THE UNIVERSITY QUESTION
The conversation of the great Liberator was never wholly forgotten, and it was probably his earliest chance of a glimpse of the Irish point of view at first hand.
July 11.—No news till the afternoon and then heard on very good authority that the Grey government is definitely broken up, and that attempts at reconstruction have failed. Cousin, Sismondi, Education evidence. Letters. House. 21st.—To-day not for the first time felt a great want of courage to express feelings strongly awakened on hearing a speech of O'Connell. To have so strong an impulse and not obey it seems unnatural; it seems like an inflicted dumbness. 28th.—Spoke 30 to 35 minutes on University bill, with more ease than I had hoped, having been more mindful or less unmindful of Divine aid. Divided in 75 v. 164. [To his father next day.] You will see by your Post that I held forth last night on the Universities bill. The House I am glad to say heard me with the utmost kindness, for they had been listening previously to an Indian discussion in which very few people took any interest, though indeed it was both curious and interesting. But the change of subject was no doubt felt as a relief, and their disposition to listen set me infinitely more at my ease than I should otherwise have been. 29th.—Pleasant house dinner at Carlton. Lincoln got up the party. Sir R. Peel was in good spirits and very agreeable.
It was on this occasion that he wrote to his mother,—'Sir Robert Peel caused me much gratification by the way in which he spoke to me of my speech, and particularly the great warmth of his manner. He told me he cheered me loudly, and I said in return that I had heard his voice under me while speaking, and was much encouraged thereby.' He ends the note already cited (Sept. 6, 1897) on the old House of Commons, which was burned down this year, with what he calls a curious incident concerning Sir Robert Peel, and with a sentence or two upon the government of Lord Grey:—
Cobbett made a motion alike wordy and absurd, praying the king to remove him [Peel] from the privy council as the author of the act for the re-establishment of the gold standard in 1819. The entire House was against him, except his colleague Fielden of Oldham, who made a second teller.62 After the division I think Lord Althorp at once rose and moved the expunction of the proceedings from the votes or journals; a severe rebuke to the mover. Sir Robert in his speech said, 'I am at a loss, sir, to conceive what can be the cause of the strong hostility to me which the honourable gentleman exhibits. I never conferred on him an obligation.' This stroke was not original. But what struck me at the time as singular was this, that notwithstanding the state of feeling which I have described, Sir R. Peel was greatly excited in dealing with one who at the time was little more than a contemptible antagonist. At that period shirt collars were made with 'gills' which came up upon the cheek; and Peel's gills were so soaked with perspiration that they actually lay down upon his neck-cloth.
In one of these years, I think 1833, a motion was made by some political economist for the abolition of the corn laws. I (an absolute and literal ignoramus) was much struck and staggered with it.
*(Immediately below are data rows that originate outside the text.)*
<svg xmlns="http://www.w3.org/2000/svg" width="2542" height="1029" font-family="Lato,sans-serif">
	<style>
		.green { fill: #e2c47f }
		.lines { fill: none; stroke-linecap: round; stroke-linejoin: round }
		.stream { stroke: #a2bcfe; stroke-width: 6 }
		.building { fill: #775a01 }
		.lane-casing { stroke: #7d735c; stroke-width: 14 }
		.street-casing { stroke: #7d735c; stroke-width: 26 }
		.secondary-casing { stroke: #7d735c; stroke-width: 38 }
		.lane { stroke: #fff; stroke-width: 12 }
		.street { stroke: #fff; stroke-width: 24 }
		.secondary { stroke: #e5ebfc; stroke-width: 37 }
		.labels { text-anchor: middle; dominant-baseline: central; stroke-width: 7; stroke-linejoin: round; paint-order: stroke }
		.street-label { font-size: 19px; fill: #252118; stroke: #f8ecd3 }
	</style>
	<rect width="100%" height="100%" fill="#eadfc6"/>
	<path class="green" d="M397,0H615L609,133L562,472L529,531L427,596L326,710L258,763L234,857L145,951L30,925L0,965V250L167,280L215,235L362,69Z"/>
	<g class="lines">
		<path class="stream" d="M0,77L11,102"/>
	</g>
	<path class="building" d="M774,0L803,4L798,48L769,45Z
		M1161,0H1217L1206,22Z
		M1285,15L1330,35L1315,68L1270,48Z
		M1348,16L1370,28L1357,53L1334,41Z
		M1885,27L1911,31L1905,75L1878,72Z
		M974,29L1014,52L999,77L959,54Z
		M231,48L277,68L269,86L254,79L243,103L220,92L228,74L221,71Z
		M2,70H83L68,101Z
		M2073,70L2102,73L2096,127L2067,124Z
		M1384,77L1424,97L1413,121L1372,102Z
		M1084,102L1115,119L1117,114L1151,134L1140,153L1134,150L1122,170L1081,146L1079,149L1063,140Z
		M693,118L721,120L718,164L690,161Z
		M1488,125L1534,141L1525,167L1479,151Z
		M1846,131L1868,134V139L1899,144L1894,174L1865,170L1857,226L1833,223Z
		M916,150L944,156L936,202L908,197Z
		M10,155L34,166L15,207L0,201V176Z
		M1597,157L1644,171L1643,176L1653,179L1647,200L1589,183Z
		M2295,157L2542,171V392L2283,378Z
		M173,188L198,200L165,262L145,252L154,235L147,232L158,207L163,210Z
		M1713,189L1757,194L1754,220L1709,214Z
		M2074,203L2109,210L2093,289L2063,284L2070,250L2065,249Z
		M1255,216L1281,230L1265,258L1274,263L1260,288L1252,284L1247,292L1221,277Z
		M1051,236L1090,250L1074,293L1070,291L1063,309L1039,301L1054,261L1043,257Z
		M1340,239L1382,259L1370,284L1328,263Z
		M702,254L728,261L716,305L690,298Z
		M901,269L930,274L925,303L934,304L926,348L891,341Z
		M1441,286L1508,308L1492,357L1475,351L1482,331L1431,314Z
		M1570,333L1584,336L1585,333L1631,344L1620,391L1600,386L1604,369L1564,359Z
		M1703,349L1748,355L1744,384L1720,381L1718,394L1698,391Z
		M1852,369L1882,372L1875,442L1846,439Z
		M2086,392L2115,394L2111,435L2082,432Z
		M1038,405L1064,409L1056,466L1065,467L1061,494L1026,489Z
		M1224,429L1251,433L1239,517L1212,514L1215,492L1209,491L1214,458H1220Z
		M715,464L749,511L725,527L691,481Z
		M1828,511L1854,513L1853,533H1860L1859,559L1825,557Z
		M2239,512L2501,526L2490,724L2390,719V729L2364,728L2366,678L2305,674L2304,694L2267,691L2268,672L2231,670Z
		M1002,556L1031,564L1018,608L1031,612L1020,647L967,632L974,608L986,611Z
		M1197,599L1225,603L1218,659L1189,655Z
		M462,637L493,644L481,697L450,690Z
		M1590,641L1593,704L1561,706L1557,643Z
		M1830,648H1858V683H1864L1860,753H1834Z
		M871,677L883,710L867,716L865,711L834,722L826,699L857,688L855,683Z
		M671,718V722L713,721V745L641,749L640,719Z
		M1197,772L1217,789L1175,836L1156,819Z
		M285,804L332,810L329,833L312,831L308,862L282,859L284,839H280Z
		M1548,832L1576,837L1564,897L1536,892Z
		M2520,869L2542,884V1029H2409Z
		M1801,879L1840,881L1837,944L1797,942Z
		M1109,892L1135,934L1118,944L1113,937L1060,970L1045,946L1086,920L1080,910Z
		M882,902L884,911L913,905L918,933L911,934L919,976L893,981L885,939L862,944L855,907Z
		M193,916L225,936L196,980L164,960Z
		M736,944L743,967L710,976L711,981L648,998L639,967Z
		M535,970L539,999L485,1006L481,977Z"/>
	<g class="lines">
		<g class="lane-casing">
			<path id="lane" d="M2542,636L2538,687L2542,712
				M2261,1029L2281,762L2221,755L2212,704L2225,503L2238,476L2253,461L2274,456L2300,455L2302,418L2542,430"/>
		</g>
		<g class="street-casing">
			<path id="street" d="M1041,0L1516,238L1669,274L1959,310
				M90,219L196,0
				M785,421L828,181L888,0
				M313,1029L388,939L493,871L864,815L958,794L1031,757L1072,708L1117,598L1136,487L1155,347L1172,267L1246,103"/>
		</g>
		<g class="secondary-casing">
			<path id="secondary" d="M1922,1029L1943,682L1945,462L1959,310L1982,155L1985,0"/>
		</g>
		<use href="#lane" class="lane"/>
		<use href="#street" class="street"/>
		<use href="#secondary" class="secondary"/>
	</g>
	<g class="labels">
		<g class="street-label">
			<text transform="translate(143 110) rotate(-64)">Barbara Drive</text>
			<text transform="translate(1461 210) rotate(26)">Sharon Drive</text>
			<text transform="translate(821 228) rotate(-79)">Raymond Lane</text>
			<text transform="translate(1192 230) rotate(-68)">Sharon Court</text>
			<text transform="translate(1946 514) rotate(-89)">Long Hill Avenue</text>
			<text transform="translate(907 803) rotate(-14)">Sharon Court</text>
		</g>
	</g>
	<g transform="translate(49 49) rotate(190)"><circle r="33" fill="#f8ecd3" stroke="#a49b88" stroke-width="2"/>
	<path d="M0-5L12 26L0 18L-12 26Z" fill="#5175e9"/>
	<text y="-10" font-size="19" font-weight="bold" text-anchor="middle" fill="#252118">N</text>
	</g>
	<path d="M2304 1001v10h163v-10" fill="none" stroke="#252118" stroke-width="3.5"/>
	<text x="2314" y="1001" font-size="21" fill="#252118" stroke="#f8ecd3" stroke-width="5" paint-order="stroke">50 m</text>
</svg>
But Sir James Graham—who knew more of economic and trade matters, I think, than the rest of the cabinet of 1841 all put together—made a reply in the sense of protection, whether high or low I cannot now say. But I remember perfectly well that this speech of his built me up again for the moment and enabled me (I believe) to vote with the government.
A YEAR OF SPLENDID LEGISLATION
The year 1833 was, as measured by quantity and in part by quality, a splendid year of legislation. In 1834 the Government and Lord Althorp far beyond all others did themselves high honour by the new Poor Law Act, which rescued the English peasantry from the total loss of their independence. Of the 658 members of Parliament about 480 must have been their general supporters. Much gratitude ought to have been felt for this great administration. But from a variety of causes, at the close of the session 1834 the House of Commons had fallen into a state of cold indifference about it.
He was himself destined one day to feel how soon parliamentary reaction may follow a sweeping popular triumph.